▶ Material for the task
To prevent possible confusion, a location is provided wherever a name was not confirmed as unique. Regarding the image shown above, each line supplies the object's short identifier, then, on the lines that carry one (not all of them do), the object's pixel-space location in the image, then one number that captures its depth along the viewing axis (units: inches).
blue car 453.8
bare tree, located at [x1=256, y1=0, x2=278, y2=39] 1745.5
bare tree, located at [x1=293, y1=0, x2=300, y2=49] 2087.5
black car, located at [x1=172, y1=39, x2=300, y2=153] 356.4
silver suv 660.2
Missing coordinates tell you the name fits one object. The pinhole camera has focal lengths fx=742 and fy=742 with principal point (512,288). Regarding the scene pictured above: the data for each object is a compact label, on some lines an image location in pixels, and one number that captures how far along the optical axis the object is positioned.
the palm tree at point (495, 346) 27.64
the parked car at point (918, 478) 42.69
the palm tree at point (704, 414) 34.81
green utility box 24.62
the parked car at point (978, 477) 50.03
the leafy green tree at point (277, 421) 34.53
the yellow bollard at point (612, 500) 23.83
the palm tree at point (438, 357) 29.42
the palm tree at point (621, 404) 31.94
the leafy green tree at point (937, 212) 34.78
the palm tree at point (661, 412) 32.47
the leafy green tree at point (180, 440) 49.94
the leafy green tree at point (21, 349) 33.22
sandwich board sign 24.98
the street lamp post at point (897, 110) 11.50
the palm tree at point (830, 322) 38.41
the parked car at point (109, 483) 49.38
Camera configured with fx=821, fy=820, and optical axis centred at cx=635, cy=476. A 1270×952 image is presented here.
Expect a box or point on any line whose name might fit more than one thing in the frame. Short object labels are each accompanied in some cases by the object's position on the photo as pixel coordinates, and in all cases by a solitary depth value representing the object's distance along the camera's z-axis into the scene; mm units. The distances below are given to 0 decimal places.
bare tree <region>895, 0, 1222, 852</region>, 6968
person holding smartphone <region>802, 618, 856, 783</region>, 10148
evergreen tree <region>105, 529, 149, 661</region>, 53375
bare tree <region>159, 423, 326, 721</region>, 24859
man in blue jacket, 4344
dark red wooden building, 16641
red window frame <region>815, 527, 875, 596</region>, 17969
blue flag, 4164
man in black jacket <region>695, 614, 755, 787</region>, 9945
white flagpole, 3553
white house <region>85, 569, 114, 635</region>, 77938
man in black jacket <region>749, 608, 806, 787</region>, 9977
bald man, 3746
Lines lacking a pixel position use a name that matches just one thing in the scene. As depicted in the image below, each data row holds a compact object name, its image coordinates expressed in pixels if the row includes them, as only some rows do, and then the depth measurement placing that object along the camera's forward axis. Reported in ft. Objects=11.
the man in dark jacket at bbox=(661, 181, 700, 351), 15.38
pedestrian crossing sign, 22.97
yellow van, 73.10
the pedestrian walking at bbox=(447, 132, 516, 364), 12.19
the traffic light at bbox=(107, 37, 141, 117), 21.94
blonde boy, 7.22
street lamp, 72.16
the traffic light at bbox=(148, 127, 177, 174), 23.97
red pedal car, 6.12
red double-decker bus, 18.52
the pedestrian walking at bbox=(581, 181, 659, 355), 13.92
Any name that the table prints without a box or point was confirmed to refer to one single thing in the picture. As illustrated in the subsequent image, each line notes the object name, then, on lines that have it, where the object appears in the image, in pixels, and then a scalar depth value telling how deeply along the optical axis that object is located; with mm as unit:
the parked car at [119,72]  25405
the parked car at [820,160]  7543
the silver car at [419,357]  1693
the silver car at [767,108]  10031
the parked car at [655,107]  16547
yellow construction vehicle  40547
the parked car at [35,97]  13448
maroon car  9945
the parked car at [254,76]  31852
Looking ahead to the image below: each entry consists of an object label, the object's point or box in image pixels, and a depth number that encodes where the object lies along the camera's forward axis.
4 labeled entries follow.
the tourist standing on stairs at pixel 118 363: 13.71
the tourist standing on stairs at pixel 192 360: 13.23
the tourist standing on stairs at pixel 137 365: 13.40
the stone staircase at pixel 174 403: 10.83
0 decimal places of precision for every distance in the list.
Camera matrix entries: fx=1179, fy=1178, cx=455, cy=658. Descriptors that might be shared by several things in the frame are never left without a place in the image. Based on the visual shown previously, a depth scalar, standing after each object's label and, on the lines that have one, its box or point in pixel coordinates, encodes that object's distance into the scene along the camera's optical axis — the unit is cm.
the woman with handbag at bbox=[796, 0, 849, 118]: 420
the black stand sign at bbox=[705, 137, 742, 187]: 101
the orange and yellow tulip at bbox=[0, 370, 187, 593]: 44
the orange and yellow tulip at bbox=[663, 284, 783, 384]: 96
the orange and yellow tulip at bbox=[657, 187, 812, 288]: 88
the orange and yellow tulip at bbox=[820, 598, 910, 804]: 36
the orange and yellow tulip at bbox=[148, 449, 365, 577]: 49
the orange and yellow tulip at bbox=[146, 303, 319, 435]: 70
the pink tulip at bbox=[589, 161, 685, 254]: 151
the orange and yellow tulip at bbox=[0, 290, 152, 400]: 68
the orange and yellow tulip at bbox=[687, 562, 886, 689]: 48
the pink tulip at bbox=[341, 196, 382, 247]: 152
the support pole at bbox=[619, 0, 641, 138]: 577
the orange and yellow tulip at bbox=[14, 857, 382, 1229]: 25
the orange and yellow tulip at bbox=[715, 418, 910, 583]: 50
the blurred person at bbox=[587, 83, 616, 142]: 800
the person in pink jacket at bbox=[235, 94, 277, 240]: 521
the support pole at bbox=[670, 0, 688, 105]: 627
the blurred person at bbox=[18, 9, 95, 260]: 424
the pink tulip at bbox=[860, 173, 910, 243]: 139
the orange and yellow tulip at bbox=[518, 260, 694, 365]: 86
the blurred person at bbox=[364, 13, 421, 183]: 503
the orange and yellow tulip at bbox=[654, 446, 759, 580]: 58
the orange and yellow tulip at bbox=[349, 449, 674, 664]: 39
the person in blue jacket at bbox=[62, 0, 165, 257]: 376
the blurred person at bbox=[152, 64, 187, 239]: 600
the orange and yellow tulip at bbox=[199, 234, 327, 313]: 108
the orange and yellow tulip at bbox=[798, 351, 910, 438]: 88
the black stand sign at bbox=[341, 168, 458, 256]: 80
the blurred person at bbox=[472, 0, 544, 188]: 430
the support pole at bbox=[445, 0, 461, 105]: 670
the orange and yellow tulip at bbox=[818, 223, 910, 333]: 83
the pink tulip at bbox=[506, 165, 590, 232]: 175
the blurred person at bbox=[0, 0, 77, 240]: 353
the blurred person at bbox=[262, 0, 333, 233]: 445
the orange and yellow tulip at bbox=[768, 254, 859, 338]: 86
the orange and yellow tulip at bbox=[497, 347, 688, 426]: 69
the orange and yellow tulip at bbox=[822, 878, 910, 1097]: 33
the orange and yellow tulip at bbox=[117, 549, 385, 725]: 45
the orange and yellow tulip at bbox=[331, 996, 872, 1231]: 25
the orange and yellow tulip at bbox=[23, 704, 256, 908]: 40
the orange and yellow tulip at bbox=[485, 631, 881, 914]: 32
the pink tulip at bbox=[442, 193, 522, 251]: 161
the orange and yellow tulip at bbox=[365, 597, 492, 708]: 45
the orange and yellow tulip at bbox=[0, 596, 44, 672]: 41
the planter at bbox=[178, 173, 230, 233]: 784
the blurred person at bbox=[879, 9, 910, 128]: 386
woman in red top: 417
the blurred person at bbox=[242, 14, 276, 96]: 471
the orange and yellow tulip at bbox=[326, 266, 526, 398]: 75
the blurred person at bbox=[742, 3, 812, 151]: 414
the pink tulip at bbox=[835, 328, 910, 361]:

▶ Action item
Each line from the first line of the entries up to and including the line containing "bare tree, located at [x1=256, y1=0, x2=278, y2=39]" should be transcribed exactly, with all other lines left out.

▶ Output for this task
To prevent possible confusion, a location is provided wherever a name was not confirmed as unique. Regarding the image shown above, each line supplies the object's short identifier, then, on the lines that carry one (not all of them do), the object's pixel-space location in the image, then one number that captures its depth along the viewing axis (units: inches).
blue car 453.8
bare tree, located at [x1=256, y1=0, x2=278, y2=39] 1745.5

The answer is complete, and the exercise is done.